Write out the records below once more, exactly as they stand.
Supplied records below:
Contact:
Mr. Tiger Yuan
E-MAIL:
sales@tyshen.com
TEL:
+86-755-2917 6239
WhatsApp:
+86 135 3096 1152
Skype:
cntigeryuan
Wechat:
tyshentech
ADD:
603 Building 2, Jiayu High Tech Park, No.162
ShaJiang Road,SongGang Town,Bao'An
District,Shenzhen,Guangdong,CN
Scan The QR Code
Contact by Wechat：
End of Supplied records.
◆ Response area
Contact:
Mr. Tiger Yuan
E-MAIL:
sales@tyshen.com
TEL:
+86-755-2917 6239
WhatsApp:
+86 135 3096 1152
Skype:
cntigeryuan
Wechat:
tyshentech
ADD:
603 Building 2, Jiayu High Tech Park, No.162
ShaJiang Road,SongGang Town,Bao'An
District,Shenzhen,Guangdong,CN
Scan The QR Code
Contact by Wechat：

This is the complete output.